Gridlock Caused By I-65 Construction Affecting Area Drivers, Businesses - wave3.com-Louisville News, Weather & Sports

Gridlock Caused By I-65 Construction Affecting Area Drivers, Businesses

By Frances Kuo

(LOUISVILLE) -- In case higher gas prices weren't enough, Kentucky drivers are now faced with another headache just in time for spring break. Construction began Tuesday on parts of I-65, snarling traffic and raising tempers. WAVE 3's Frances Kuo investigates the cause of all the frustration.

At the Ridgefield Greenhouse and Nursery in Shepherdsville, the flowers are blooming. But business isn't booming.

"I thought we had a good location by I-65, direct access to Louisville," said owner Tony Thomas. "Not this spring."

Thomas usually starts shipping his flowers in March, with 90 percent going to Jefferson County. The fastest way to get there: I-65. But the interstate has been besieged with traffic problems.

That means orders haven't been delivered as quickly as in the past.

"I have a lot of angry buyers then," Thomas said. "They're wanting their product when they order it, and not being able to deliver when they order it makes it a little tough on me."

## Dataset records
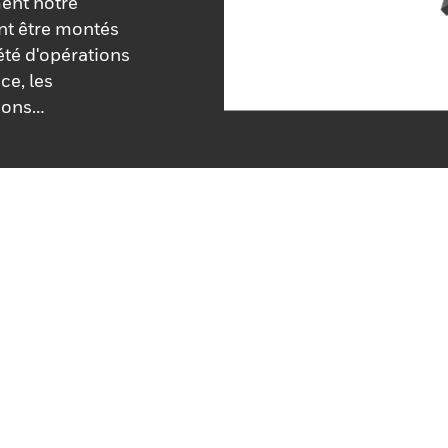
ent notre
nt être montés
été d'opérations
ce, les
ions
 est conçu pour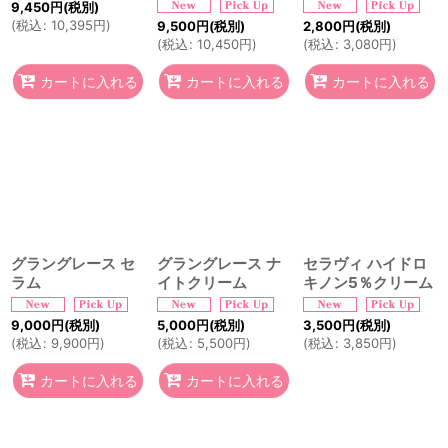
9,450
円
(税別)
(
税込
:
10,395
円
)
9,500
円
(税別)
2,800
円
(税別)
(
税込
:
10,450
円
)
(
税込
:
3,080
円
)
カートに入れる
カートに入れる
カートに入れる
グラングレース セ
グラングレース ナ
セラヴィ ハイドロ
ラム
イトクリーム
キノン5％クリーム
9,000
円
(税別)
5,000
円
(税別)
3,500
円
(税別)
(
税込
:
9,900
円
)
(
税込
:
5,500
円
)
(
税込
:
3,850
円
)
カートに入れる
カートに入れる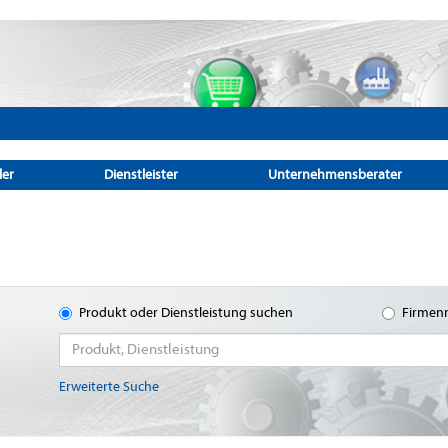
ler
Dienstleister
Unternehmensberater
Produkt oder Dienstleistung suchen
Firmen
Erweiterte Suche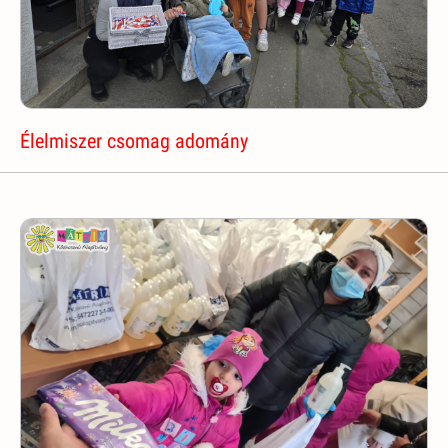
Élelmiszer csomag adomány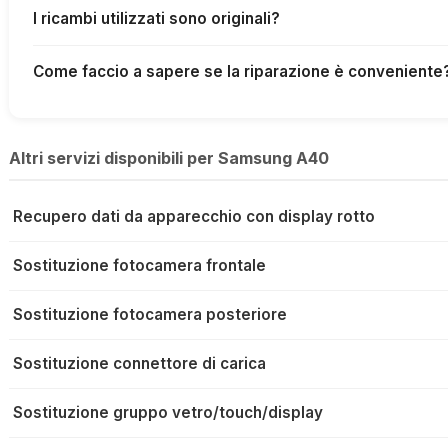
I ricambi utilizzati sono originali?
Come faccio a sapere se la riparazione è conveniente
Altri servizi disponibili per Samsung A40
Recupero dati da apparecchio con display rotto
Sostituzione fotocamera frontale
Sostituzione fotocamera posteriore
Sostituzione connettore di carica
Sostituzione gruppo vetro/touch/display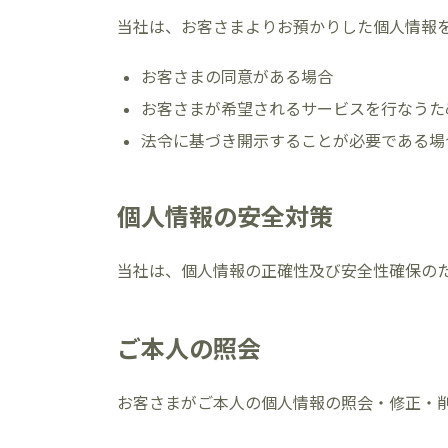
当社は、お客さまよりお預かりした個人情報
お客さまの同意がある場合
お客さまが希望されるサービスを行なうた
法令に基づき開示することが必要である場
個人情報の安全対策
当社は、個人情報の正確性及び安全性確保の
ご本人の照会
お客さまがご本人の個人情報の照会・修正・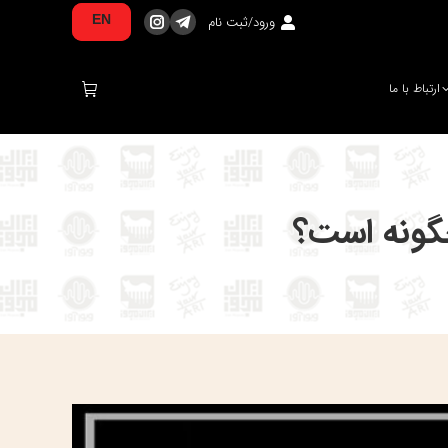
ورود/ثبت نام
EN
تلگرام
اینستاگرام
صفحه
صفحه
در
در
ارتباط با ما
پنجره
پنجره
جدید
جدید
باز
باز
می‌شود
می‌شود
چگونه است؟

## How to complete this task
Revise the I-65 construction article from "(LOUISVILLE) -- In" up to and including "in the past.", replacing "flowers" with "plants".

## Reply
(LOUISVILLE) -- In case higher gas prices weren't enough, Kentucky drivers are now faced with another headache just in time for spring break. Construction began Tuesday on parts of I-65, snarling traffic and raising tempers. WAVE 3's Frances Kuo investigates the cause of all the frustration.

At the Ridgefield Greenhouse and Nursery in Shepherdsville, the plants are blooming. But business isn't booming.

"I thought we had a good location by I-65, direct access to Louisville," said owner Tony Thomas. "Not this spring."

Thomas usually starts shipping his plants in March, with 90 percent going to Jefferson County. The fastest way to get there: I-65. But the interstate has been besieged with traffic problems.

That means orders haven't been delivered as quickly as in the past.